§ WHAT YOU NEED TO DO:
For this exercise, return only the lines in the records below from the one holding "Supernatural Magazine #9" through the one holding "Карьера в некоммерческих организациях", including both, exactly as they appear and without pictures.
---- EXCERPTED DATA
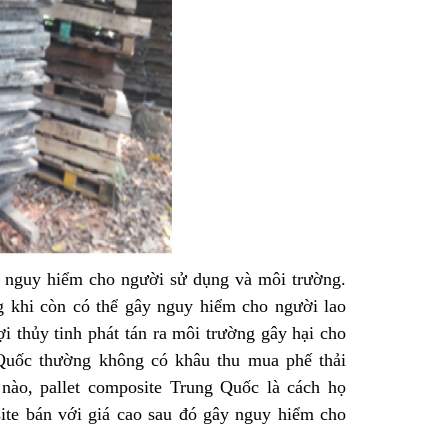
y nguy hiểm cho người sử dụng và môi trường.
ong khi còn có thể gây nguy hiểm cho người lao
ợi thủy tinh phát tán ra môi trường gây hại cho
 Quốc thường không có khâu thu mua phế thải
nào, pallet composite Trung Quốc là cách họ
site bán với giá cao sau đó gây nguy hiểm cho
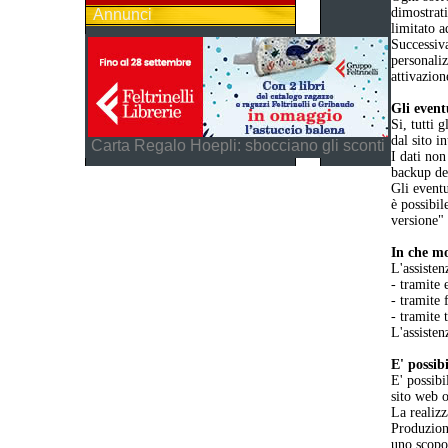
dimostrat
Annunci
limitato a
Successiva
personaliz
attivazion
Gli event
Si, tutti 
dal sito i
Carta Regalo Hoepli: sbocciano gli sconti
I dati non
backup dei
Gli eventu
è possibil
versione"
In che mo
L'assisten
- tramite 
- tramite 
- tramite 
L'assisten
E' possib
E' possibi
sito web o
La realizz
Produzione
uno scopo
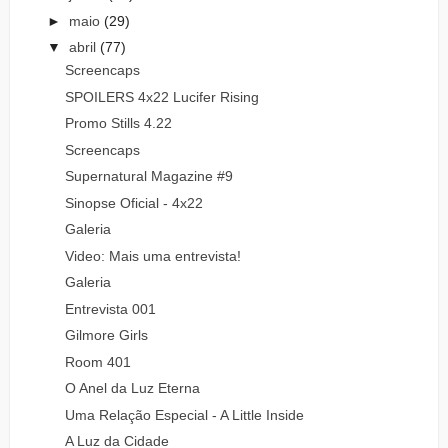
►
maio
(29)
▼
abril
(77)
Screencaps
SPOILERS 4x22 Lucifer Rising
Promo Stills 4.22
Screencaps
Supernatural Magazine #9
Sinopse Oficial - 4x22
Galeria
Video: Mais uma entrevista!
Galeria
Entrevista 001
Gilmore Girls
Room 401
O Anel da Luz Eterna
Uma Relação Especial - A Little Inside
A Luz da Cidade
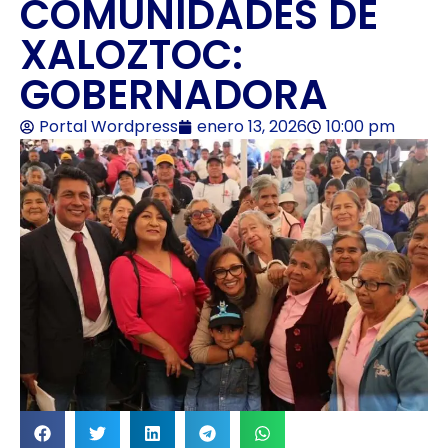
COMUNIDADES DE
XALOZTOC:
GOBERNADORA
Portal Wordpress
enero 13, 2026
10:00 pm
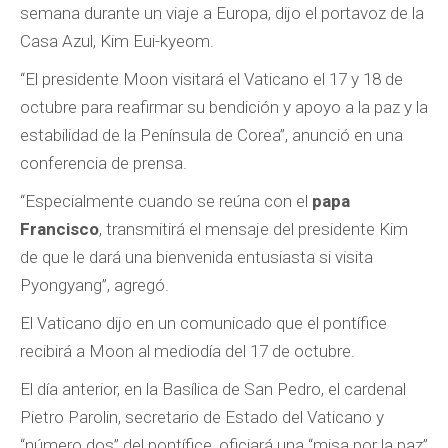
semana durante un viaje a Europa, dijo el portavoz de la
Casa Azul, Kim Eui-kyeom.
“El presidente Moon visitará el Vaticano el 17 y 18 de
octubre para reafirmar su bendición y apoyo a la paz y la
estabilidad de la Península de Corea”, anunció en una
conferencia de prensa.
“Especialmente cuando se reúna con el
papa
Francisco
, transmitirá el mensaje del presidente Kim
de que le dará una bienvenida entusiasta si visita
Pyongyang”, agregó.
El Vaticano dijo en un comunicado que el pontífice
recibirá a Moon al mediodía del 17 de octubre.
El día anterior, en la Basílica de San Pedro, el cardenal
Pietro Parolin, secretario de Estado del Vaticano y
“número dos” del pontífice, oficiará una “misa por la paz”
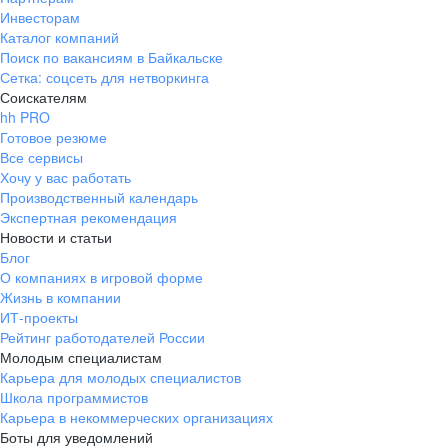
Инвесторам
Каталог компаний
Поиск по вакансиям в Байкальске
Сетка: соцсеть для нетворкинга
Соискателям
hh PRO
Готовое резюме
Все сервисы
Хочу у вас работать
Производственный календарь
Экспертная рекомендация
Новости и статьи
Блог
О компаниях в игровой форме
Жизнь в компании
ИТ-проекты
Рейтинг работодателей России
Молодым специалистам
Карьера для молодых специалистов
Школа программистов
Карьера в некоммерческих организациях
Боты для уведомлений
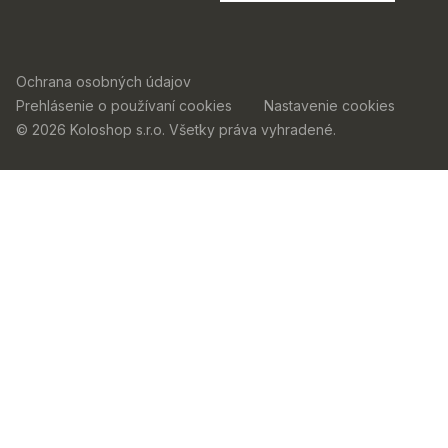
Ochrana osobných údajov
Prehlásenie o používaní cookies
Nastavenie cookies
© 2026 Koloshop s.r.o. Všetky práva vyhradené.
--------
§ EXERCISE SOLUTION:
Supernatural Magazine #9
Sinopse Oficial - 4x22
Galeria
Video: Mais uma entrevista!
Galeria
Entrevista 001
Gilmore Girls
Room 401
O Anel da Luz Eterna
Uma Relação Especial - A Little Inside
A Luz da Cidade
COMUNIDADES DE
XALOZTOC:
GOBERNADORA
Portal Wordpress
enero 13, 2026
10:00 pm
semana durante un viaje a Europa, dijo el portavoz de la
Casa Azul, Kim Eui-kyeom.
“El presidente Moon visitará el Vaticano el 17 y 18 de
octubre para reafirmar su bendición y apoyo a la paz y la
estabilidad de la Península de Corea”, anunció en una
conferencia de prensa.
“Especialmente cuando se reúna con el
papa
Francisco
, transmitirá el mensaje del presidente Kim
de que le dará una bienvenida entusiasta si visita
Pyongyang”, agregó.
El Vaticano dijo en un comunicado que el pontífice
recibirá a Moon al mediodía del 17 de octubre.
El día anterior, en la Basílica de San Pedro, el cardenal
Pietro Parolin, secretario de Estado del Vaticano y
“número dos” del pontífice, oficiará una “misa por la paz”
Инвесторам
Каталог компаний
Поиск по вакансиям в Байкальске
Сетка: соцсеть для нетворкинга
Соискателям
hh PRO
Готовое резюме
Все сервисы
Хочу у вас работать
Производственный календарь
Экспертная рекомендация
Новости и статьи
Блог
О компаниях в игровой форме
Жизнь в компании
ИТ-проекты
Рейтинг работодателей России
Молодым специалистам
Карьера для молодых специалистов
Школа программистов
Карьера в некоммерческих организациях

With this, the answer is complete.